The task calls for each line of the records below in which the word "interfaces" appears.

(Information provided):
******

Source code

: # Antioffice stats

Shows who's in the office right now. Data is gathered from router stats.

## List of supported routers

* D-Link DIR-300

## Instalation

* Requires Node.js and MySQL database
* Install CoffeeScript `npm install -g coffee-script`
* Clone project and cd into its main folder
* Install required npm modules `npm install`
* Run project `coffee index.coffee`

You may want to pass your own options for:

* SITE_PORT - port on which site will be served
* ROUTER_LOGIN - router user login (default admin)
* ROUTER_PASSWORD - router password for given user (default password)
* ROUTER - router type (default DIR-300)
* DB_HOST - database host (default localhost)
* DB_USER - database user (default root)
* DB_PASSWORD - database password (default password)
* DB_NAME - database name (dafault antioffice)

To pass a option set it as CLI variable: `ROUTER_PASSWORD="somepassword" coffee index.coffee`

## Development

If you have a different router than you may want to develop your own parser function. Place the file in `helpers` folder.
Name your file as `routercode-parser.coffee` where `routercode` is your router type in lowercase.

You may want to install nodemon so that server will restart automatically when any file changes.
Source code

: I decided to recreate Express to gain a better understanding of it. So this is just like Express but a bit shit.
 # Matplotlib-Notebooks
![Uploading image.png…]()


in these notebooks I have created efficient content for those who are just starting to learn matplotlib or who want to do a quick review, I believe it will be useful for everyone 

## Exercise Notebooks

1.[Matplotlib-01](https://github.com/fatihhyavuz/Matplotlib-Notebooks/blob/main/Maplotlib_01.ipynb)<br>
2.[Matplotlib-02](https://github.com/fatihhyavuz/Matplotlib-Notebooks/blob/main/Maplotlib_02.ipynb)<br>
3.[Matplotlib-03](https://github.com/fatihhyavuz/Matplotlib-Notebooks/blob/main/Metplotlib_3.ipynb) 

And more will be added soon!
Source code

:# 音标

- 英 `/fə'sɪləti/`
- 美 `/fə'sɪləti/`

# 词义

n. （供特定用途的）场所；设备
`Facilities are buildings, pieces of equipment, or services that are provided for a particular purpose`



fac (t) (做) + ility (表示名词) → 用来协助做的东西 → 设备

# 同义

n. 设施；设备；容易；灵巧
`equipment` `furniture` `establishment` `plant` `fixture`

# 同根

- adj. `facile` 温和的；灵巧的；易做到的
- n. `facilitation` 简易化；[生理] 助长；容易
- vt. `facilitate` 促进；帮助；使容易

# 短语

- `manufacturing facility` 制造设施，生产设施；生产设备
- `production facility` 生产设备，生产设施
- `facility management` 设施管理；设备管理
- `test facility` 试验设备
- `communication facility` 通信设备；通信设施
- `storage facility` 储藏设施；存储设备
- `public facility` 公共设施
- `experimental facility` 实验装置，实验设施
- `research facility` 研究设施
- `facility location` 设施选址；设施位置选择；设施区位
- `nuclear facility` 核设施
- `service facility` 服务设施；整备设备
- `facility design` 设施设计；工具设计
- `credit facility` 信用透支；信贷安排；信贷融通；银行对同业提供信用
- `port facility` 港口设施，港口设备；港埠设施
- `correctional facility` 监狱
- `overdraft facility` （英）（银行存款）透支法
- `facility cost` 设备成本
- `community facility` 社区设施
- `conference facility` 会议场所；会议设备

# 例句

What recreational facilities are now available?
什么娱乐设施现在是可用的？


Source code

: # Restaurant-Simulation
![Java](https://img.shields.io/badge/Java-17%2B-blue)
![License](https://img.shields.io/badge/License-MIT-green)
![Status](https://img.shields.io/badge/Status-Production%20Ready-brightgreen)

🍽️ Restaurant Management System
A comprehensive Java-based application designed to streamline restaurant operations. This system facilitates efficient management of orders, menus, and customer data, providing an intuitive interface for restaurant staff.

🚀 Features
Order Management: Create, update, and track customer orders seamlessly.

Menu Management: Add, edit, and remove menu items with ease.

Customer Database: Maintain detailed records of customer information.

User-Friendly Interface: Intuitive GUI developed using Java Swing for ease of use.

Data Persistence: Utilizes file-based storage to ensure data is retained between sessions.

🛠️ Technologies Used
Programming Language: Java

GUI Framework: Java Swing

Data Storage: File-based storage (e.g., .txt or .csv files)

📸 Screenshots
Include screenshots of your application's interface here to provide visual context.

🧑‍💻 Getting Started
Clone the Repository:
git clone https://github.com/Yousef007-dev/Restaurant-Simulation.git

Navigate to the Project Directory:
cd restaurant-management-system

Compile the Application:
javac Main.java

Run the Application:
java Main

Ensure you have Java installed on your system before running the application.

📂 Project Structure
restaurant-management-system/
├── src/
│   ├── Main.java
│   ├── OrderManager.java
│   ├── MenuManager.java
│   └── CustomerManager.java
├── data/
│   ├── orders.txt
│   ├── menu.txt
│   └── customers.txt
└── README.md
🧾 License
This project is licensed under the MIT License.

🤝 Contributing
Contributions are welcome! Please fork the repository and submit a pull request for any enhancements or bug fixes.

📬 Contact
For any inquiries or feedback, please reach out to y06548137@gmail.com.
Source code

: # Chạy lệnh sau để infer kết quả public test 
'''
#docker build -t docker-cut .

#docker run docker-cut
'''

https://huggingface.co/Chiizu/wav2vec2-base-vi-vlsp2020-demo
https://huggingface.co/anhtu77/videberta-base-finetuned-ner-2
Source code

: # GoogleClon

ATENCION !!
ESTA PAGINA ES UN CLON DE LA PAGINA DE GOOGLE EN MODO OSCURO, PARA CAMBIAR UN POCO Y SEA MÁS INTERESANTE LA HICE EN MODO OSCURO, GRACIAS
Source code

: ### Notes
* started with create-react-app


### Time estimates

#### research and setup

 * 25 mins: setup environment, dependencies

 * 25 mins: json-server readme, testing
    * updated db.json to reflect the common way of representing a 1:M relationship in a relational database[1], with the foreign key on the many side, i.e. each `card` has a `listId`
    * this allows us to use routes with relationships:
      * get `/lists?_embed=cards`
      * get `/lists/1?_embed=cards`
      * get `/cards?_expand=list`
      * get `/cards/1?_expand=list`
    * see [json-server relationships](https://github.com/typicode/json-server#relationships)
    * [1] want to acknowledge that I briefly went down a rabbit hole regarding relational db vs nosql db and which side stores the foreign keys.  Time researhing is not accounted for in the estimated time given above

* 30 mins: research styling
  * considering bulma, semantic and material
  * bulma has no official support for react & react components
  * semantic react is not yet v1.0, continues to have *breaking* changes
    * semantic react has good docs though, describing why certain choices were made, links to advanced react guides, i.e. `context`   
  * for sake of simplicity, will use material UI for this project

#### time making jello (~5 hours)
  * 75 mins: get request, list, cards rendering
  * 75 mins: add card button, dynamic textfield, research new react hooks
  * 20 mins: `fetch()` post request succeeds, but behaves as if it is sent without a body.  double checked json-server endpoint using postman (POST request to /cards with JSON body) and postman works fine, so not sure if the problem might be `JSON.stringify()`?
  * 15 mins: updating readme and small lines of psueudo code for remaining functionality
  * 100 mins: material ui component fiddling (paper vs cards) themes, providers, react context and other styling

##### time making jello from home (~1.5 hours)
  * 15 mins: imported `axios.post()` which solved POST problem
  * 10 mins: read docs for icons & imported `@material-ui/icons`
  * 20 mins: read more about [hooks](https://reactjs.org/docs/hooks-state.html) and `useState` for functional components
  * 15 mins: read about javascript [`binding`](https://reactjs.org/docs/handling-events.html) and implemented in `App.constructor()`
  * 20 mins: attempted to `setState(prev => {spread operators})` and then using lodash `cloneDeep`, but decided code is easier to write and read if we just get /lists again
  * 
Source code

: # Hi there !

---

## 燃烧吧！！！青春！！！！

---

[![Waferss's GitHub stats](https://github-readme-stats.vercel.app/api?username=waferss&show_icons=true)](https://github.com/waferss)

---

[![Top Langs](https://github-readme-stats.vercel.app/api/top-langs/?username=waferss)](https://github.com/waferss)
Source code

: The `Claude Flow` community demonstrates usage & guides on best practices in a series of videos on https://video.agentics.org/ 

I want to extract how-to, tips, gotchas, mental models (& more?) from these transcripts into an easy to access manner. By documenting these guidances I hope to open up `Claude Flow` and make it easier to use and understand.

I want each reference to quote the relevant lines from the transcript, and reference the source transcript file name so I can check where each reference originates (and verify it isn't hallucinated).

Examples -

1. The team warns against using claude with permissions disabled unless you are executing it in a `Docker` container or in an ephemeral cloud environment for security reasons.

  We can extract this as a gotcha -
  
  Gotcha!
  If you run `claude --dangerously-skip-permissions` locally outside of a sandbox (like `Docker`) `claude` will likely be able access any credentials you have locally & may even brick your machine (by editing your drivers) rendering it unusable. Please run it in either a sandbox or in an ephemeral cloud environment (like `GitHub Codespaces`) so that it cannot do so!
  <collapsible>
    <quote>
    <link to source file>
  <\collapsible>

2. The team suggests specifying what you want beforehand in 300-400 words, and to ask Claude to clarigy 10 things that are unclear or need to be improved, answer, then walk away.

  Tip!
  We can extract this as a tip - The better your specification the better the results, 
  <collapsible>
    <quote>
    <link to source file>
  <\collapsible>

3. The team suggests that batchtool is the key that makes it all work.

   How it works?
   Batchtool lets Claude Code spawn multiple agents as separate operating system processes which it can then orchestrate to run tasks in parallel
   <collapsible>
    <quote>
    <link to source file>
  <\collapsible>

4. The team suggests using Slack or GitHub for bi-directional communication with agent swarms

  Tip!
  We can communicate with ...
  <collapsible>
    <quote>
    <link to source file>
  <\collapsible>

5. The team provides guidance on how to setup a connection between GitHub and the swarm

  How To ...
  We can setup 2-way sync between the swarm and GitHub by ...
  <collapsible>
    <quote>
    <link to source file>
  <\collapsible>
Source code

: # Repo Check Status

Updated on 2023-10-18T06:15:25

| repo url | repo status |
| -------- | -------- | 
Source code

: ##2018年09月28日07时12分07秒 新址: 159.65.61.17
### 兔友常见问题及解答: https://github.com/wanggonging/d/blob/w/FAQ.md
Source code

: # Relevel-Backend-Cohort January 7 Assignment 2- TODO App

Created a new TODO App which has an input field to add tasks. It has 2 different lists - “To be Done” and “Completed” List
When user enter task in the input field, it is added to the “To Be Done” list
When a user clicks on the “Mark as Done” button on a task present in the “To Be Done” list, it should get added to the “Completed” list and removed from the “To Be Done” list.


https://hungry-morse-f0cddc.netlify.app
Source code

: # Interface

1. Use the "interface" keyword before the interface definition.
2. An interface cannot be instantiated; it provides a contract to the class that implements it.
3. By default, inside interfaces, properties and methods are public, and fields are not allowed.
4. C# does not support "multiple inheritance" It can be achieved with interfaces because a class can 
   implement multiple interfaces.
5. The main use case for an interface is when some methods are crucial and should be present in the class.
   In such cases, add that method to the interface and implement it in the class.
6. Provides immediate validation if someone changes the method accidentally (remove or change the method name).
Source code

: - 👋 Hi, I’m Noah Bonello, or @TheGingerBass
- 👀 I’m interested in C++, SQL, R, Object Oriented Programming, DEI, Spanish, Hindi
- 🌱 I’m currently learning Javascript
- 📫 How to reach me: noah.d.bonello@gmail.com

******

(Solution to this exercise):
3. By default, inside interfaces, properties and methods are public, and fields are not allowed.
4. C# does not support "multiple inheritance" It can be achieved with interfaces because a class can 
   implement multiple interfaces.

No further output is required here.